- **TEXT EXCERPT**:
╭──
# Hi from Australia



## Comper100 (Nov 25, 2013)

Hi there

Been on the the forum for a few weeks now. Registered recently. 

New into beekeeping, got my first hive only a week ago. Already had some great learning experiences. Its a very addictive hobby, I'm getting more and more into it! 

Looking forward to reading, sharing info and learning more! 

Adelaide. Australia


----------



## Stephenpbird (May 22, 2011)

HI Comper

"Its a very addictive hobby, I'm getting more and more into it!"
Hahahaha another one gets addicted. Waning, to many hives can make you single!


----------



## mrqb (Jul 17, 2011)

Hellp to you, and Welcome


----------



## AmericasBeekeeper (Jan 24, 2010)

Welcome 100!


----------



## MattDavey (Dec 16, 2011)

G'day Comper, good to see some other Aussies joining. Lots of information here!


----------



## Comper100 (Nov 25, 2013)

Thanks, yeah there is a wealth of info on here. I can spend hours reading all the material!


----------



## scdw43 (Aug 14, 2008)

Welcome to Beesource, ask questions and they will be answered.


----------



## Kidbeeyoz (May 8, 2013)
╰──
- **JOBS**:
(a) Answer these questions about the beekeeping welcome thread:
(i) How long before the first post had Comper100 acquired a first hive?
(ii) What location does Comper100 give?
(iii) According to scdw43, what will happen to questions that are asked?
(b) Write the next part of the beekeeping welcome thread, picking up from its final line.

- **RECORD SET**:
╭──
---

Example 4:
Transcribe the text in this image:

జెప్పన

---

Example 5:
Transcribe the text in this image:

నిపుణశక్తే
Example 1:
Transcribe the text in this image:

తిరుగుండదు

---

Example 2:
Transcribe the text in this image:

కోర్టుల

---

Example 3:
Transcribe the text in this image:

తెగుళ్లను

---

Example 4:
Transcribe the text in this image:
╰──
╭──
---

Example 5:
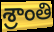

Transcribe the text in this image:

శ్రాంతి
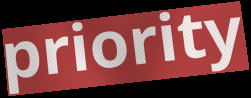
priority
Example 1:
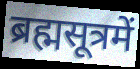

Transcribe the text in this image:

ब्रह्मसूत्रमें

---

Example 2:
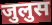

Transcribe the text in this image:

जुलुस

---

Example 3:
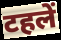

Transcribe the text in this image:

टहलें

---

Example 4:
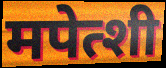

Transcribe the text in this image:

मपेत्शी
╰──
- **TASK RESPONSES**:
(a)
(i) A week.
(ii) Adelaide, Australia.
(iii) They will be answered.

(b)
Welcome to the forum. Aussies are small in number on the forum. We may not be real leaders in beekeeping but we designed an Australian hive tool and have had some outstanding queen bee breeders. A Western Australian beekeeper holds a world record for honey produced and of course there is our scientist Denis Anderson who is the world expert on Varroa having named Varroa Destructor.


----------



## Comper100 (Nov 25, 2013)

I didn't know that! Thanks for the Reply.

Here's a quick pic of my hive, had to put it on a stand due to the Ants:


----------



## Jeanette (Jul 7, 2012)

Welcome Comper! Glad to see another Aussie here.


----------



## Oldtimer (Jul 4, 2010)

Kidbeeyoz said:


> A Western Australian beekeeper holds a world record for honey produced


That's interesting and something I've always wondered. What is the world record?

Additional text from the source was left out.